405 Martin Luther King, Jr. Blvd.
Chapel Hill, NC 27514-5705
Telephone (919) 969-7246

Wendy Smith, Environmental Education Coordinator

SUBJECT: Jordan Lake Rules to take effect in Chapel Hill December 6th
Sue Burke 969-7266 or Chris Jensen 969-7233

Chapel Hill property owners with land adjacent to streams may now have new restrictions for maintenance or development in addition to those under Chapel Hill’s Resource Conservation District, Watershed Water Supply District, and National Flood Insurance Program. In the interest of cleaning up Jordan Lake, an increasingly polluted drinking water supply reservoir, recreation area and wildlife habitat, the State requires all local governments within the Jordan Lake Watershed to adopt ordinances, policies and procedures based on a State model to protect and preserve existing stream buffers.

Chapel Hill’s Jordan Watershed Riparian Buffer Protection Ordinance is scheduled to become effective immediately upon adoption on Monday, December 6th as Section 5.18 in Chapel Hill’s Land Use Management Ordinance.  As part of an overall nutrient reduction strategy for the lake, these new stream buffer requirements will affect maintenance and development within the 50-foot buffer along streams subject to the Jordan Lake Rules.  The Jordan Lake buffer rules apply only to streams that are shown on either the USDA County Soil Survey Maps or the US Geological Survey 7.5 minute quadrangle topographic maps. Existing and ongoing uses and activities are unaffected. However, any changes in use of the land or development of the property will trigger the buffer rules.
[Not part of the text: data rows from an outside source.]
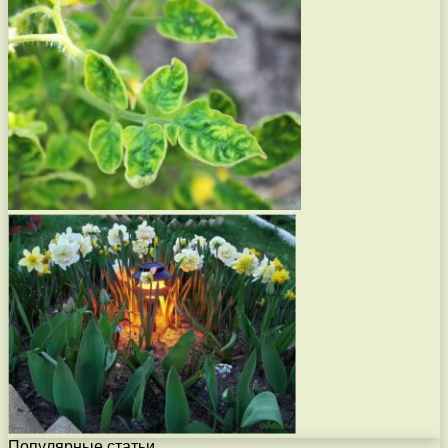
Популярные статьи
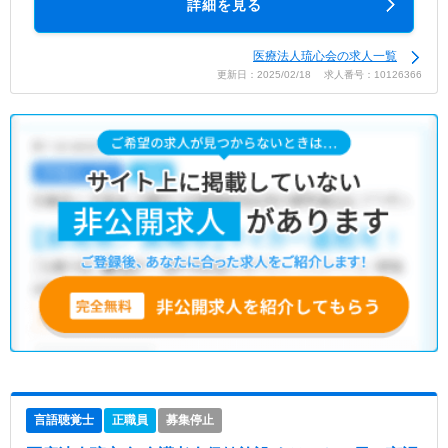
詳細を見る
医療法人琉心会の求人一覧
更新日：2025/02/18 求人番号：10126366
言語聴覚士
正職員
募集停止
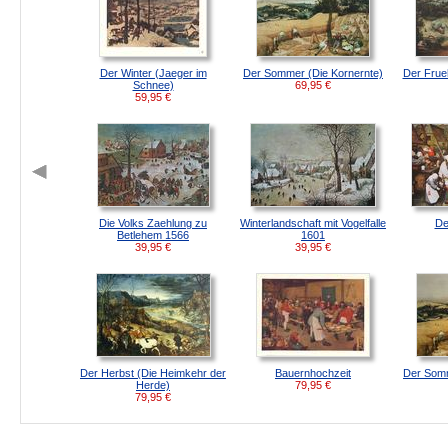
Der Winter (Jaeger im
Der Sommer (Die Kornernte)
Der Frueh
Schnee)
69,95
€
59,95
€
Die Volks Zaehlung zu
Winterlandschaft mit Vogelfalle
De
Betlehem 1566
1601
39,95
€
39,95
€
Der Herbst (Die Heimkehr der
Bauernhochzeit
Der Somm
Herde)
79,95
€
79,95
€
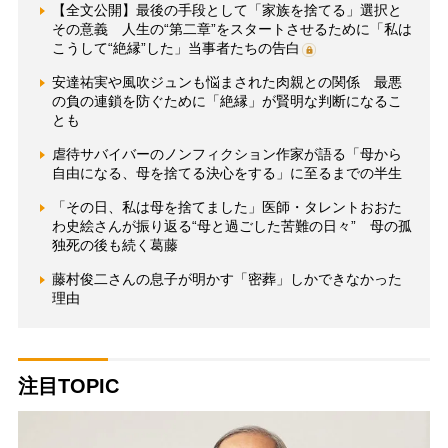
【全文公開】最後の手段として「家族を捨てる」選択と
その意義 人生の“第二章”をスタートさせるために「私は
こうして“絶縁”した」当事者たちの告白
安達祐実や風吹ジュンも悩まされた肉親との関係 最悪
の負の連鎖を防ぐために「絶縁」が賢明な判断になるこ
とも
虐待サバイバーのノンフィクション作家が語る「母から
自由になる、母を捨てる決心をする」に至るまでの半生
「その日、私は母を捨てました」医師・タレントおおた
わ史絵さんが振り返る“母と過ごした苦難の日々” 母の孤
独死の後も続く葛藤
藤村俊二さんの息子が明かす「密葬」しかできなかった
理由
注目TOPIC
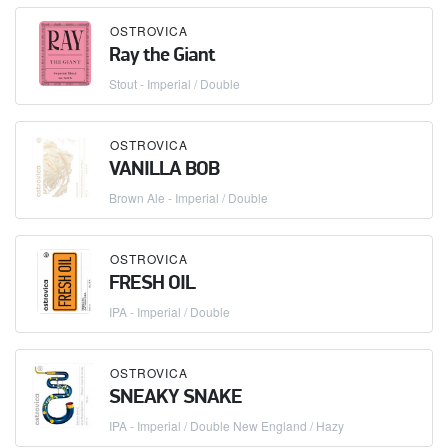
OSTROVICA
Ray the Giant
Stout - Imperial / Double
OSTROVICA
VANILLA BOB
Brown Ale - Imperial / Double
OSTROVICA
FRESH OIL
IPA - Imperial / Double
OSTROVICA
SNEAKY SNAKE
IPA - Imperial / Double New England / Hazy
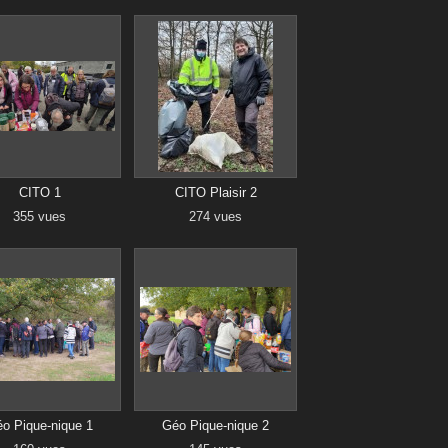
CITO 1
CITO Plaisir 2
355 vues
274 vues
o Pique-nique 1
Géo Pique-nique 2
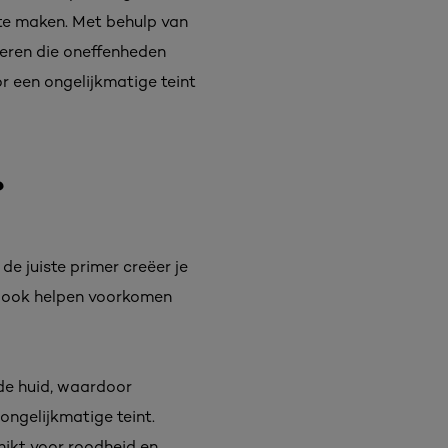
d te maken. Met behulp van
deren die oneffenheden
r een ongelijkmatige teint
?
e juiste primer creëer je
r ook helpen voorkomen
 de huid, waardoor
ongelijkmatige teint.
hikt voor roodheid en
An information session for developers and consultants on Wednesdays, December 8th and December 15th will be held at the Chapel Hill Public Library from 9-10am to introduce the new ordinance and discuss the requirements.  RSVPs should be made to Sue Burke at

Buffers adjacent to streams provide multiple environmental protection and resource management benefits. Forested buffers enhance and protect the natural ecology of stream systems, as well as water quality through bank stabilization, shading, and nutrient removal. They also help to minimize flood damage in flood prone areas. Well-vegetated streamside riparian areas help to remove nitrogen and prevent sediment and sediment-bound pollutants such as phosphorous from reaching the streams.